Doctors diagnose cholecystitis, both acute and chronic, based on the person's symptoms and the results of tests that suggest gallbladder inflammation. The physician will perform a careful abdominal examination to confirm the diagnosis. The enlarged, tender gallbladder may be felt by the physician through the abdominal wall. Pressure in the upper right corner of the abdomen may cause the patient to stop breathing in, due to an increase in pain. This is called Murphy's sign. Besides this, few diagnostic procedures may be advised. They include:
* Blood tests: Increased levels of white blood cells suggest inflammation or infection or both. There may also be increase in bilirubin levels.

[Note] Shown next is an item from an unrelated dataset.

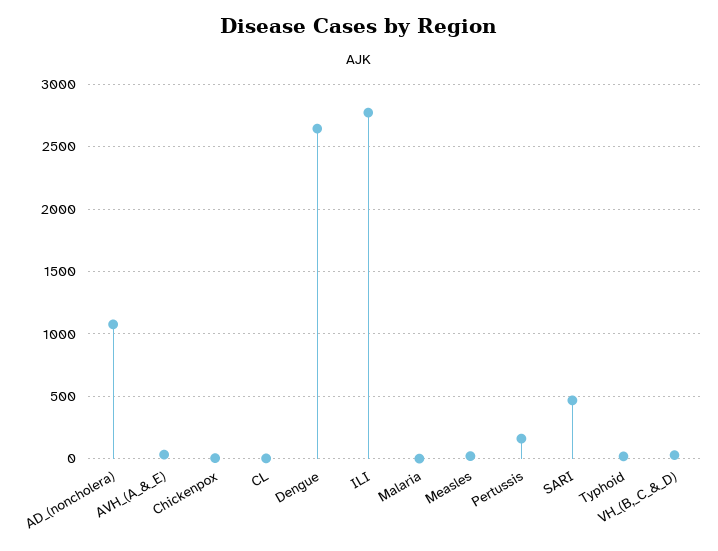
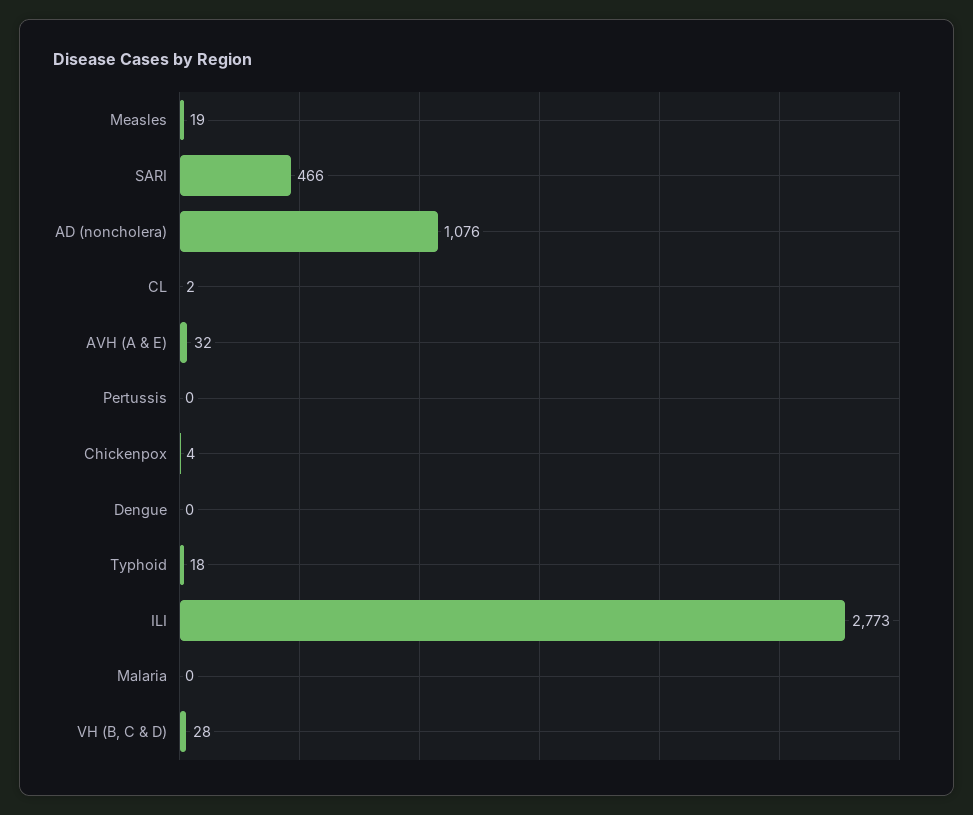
Dengue: 2650 -> 0
Pertussis: 150 -> 0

* Ultrasound (Also called sonography.) - A diagnostic imaging technique which uses high-frequency sound waves to create an image of the internal organs. Ultrasounds are used to view internal organs of the abdomen such as the liver spleen, and kidneys and to assess blood flow through various vessels. Ultrasound scans can also show thickening of the gallbladder wall, which is typical of chronic cholecystitis.
* Hepatobiliary scintigraphy - Cholescintigraphy is an imaging technique that is useful when acute cholecystitis is difficult to diagnose. In this test, a radioactive tracer is injected intravenously and its movement from the liver through the biliary tract is followed. Images are taken of the liver, bile ducts, gallbladder, and upper part of the small intestine. If the tracer does not fill the gallbladder, it is presumed that the cystic duct is obstructed by a gallstone.
* Cholangiography - x-ray examination of the bile ducts using an intravenous (IV) dye (contrast).
* Endoscopic retrograde cholangiopancreatography (ERCP) - a procedure that allows the physician to diagnose and treat problems in the liver, gallbladder, bile ducts, and pancreas. The procedure combines x-ray and the use of an endoscope - a long, flexible, lighted tube. The scope is guided through the patient's mouth and throat, then through the oesophagus, stomach, and duodenum. The physician can examine the inside of these organs and detect any abnormalities. A tube is then passed through the scope, and a dye is injected which will allow the internal organs to appear on an x-ray.
* Computed tomography scan (CT or CAT scan) - a diagnostic imaging procedure using a combination of x-rays and computer technology to produce cross-sectional images (often called slices), both horizontally and vertically, of the body. A CT scan shows detailed images of any part of the body, including the bones, muscles, fat, and organs. CT scans are more detailed than general x-rays.
How is cholecystitis treated?
The approach taken to treat cholecystitis depends upon :
* Extent of the disease
* Age, overall health, and medical history of the patient
* Tolerance of specific medicines, procedures, or therapies
* Expectations for the course of the disease
* Patient's opinion or preference
For acute cholecystitis, initial treatment includes bowel rest, intravenous hydration, intravenous antibiotics and pain management. Whether it is acute or chronic cholecystitis, the physician then takes a step to identify the cause. If the cause is gallstones, then he may suggest the conventional solution in which the gall bladder itself is removed. And if the physician feels that it is best to remove the gall bladder, he may advice the patient to undergo Cholecystectomy after the acute phase subsides. Cholecystectomy merely means removal of the gallbladder. In acalculous cholecystitis, immediate surgery is necessary to remove the diseased gallbladder. Cholecystectomy again can be done by conventional method (also called open method) or by the laparoscopic method. We wish to provide our patients with complete information about the available treatments. So we are discussing (below) both the conventional and new methods.
The conventional method
The conventional method, also called open method was initially the only standard treatment. This was the common treatment offered both for gallstone removal or gallbladder removal. This procedure required a 3 to 7 day stay in the hospital and a 3 to 7 inch incision and scar on the abdomen. The surgeon makes an abdominal incision under the right side of the rib cage, which cuts through the skin and muscle. The gallbladder is then located and removed.